SiMa.ai launches chip enabling complex LLMs on low-power edge devices.
SiMa.ai unleashes 'Physical AI,' bringing complex reasoning and multi-modal LLMs to low-power edge devices, cloud-free.
August 12, 2025

In a significant move to advance artificial intelligence beyond the cloud, AI chip company SiMa.ai has commenced production of its next-generation platform, designed to run complex, reasoning-based large language models (LLMs) on edge devices while consuming minimal power. The company has launched its MLSoC Modalix, a second-generation Machine Learning System-on-Chip, which aims to power the burgeoning field of "Physical AI." This category of AI involves embedding intelligence directly into physical systems like robots, industrial machinery, autonomous vehicles, and healthcare devices, enabling them to perceive, interact, and learn from their environments without constant reliance on remote data centers.[1][2] The new technology is engineered to operate under 10 watts, a critical threshold for devices where power efficiency is paramount.[3][4] This launch represents a pivotal step in making sophisticated, multi-modal AI—capable of processing text, images, and other data types simultaneously—a practical reality at the edge.

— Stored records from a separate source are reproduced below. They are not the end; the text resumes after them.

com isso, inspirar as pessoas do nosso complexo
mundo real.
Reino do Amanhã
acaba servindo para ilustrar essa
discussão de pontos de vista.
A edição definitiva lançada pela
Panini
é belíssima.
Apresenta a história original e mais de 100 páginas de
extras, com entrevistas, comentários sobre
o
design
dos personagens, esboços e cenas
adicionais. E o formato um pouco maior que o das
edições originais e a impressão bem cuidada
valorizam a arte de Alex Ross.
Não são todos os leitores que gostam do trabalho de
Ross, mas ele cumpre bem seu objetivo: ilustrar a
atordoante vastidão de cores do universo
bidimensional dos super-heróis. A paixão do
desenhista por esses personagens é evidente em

The core of the new offering is the MLSoC Modalix chip, which is being delivered to customers via a System-on-Module (SoM) and an accompanying development kit.[1][3] This hardware is purpose-built to handle a diverse range of AI workloads, a crucial feature for the evolving needs of the edge market.[1] Unlike traditional processors, the Modalix platform is not limited to a single type of AI model; it can efficiently run large language models like Meta's Llama, as well as vision language models (VLMs), transformer models, and conventional convolutional neural networks (CNNs).[1] This flexibility is vital for creating devices that can perform complex reasoning and make real-time decisions based on multiple inputs.[1][4] To facilitate adoption, the Modalix SoM is designed to be pin-compatible with leading Graphics Processing Unit (GPU) SoMs, allowing developers to integrate the new chip into existing systems as a drop-in replacement, significantly reducing development time and costs.[3][5] The company boasts that its platform can deliver a tenfold increase in performance and energy efficiency compared to alternative solutions.[6][7] For instance, the 50 TOPS (trillion operations per second) version of the chip can run the Llama2-7B model at a speed of more than 10 tokens per second, a notable performance metric for a low-power edge device.[8]
SiMa.ai has consistently emphasized its identity as a software-centric company, and this launch reinforces that strategy.[9][10] The hardware is supported by a robust software ecosystem designed to simplify the development process, which has historically been a major barrier to entry in the embedded edge market.[9] A key component of this is the Palette Edgematic software, a no-code, graphical user interface that allows developers to create and deploy machine learning pipelines by dragging and dropping elements on a visual canvas.[11][9] This "push-button" approach is intended to make ML development more accessible to a wider range of engineers and companies.[6][9] Complementing this is the newly introduced LLiMa software framework, a unified system for running LLMs, LMMs (Large Multimodal Models), and VLMs on the Modalix chip with zero cloud dependency.[1][5] LLiMa allows developers to import open-source or custom models, which are then automatically optimized into binaries ready to run on the device, enabling fully on-device Retrieval-Augmented Generation (RAG) and other advanced AI capabilities.[5]
The implications of enabling complex, reasoning-based AI on low-power devices are far-reaching. By processing data locally, systems can achieve the low latency necessary for safety-critical and time-sensitive applications.[1] In industrial automation, robots can perform more nuanced tasks; in automotive, in-car systems can offer more intelligent and responsive infotainment and driver assistance; and in healthcare, medical imaging devices can provide quicker, more detailed analysis at the point of care.[1][2][4] This represents a fundamental shift from edge devices that primarily perform simple computer vision tasks, like object detection, to systems that can engage in visual reasoning—understanding the context of a scene and interacting with it in a more human-like way.[1] This move towards "Physical AI" is about creating smarter, more autonomous systems that are not tethered to a network connection for their core intelligence.[1] With its Modalix SoM and DevKit now available, priced for enterprise deployments starting at $349 for an 8GB module, SiMa.ai is positioning itself to be a key enabler of this next wave of AI-driven innovation.[1][3]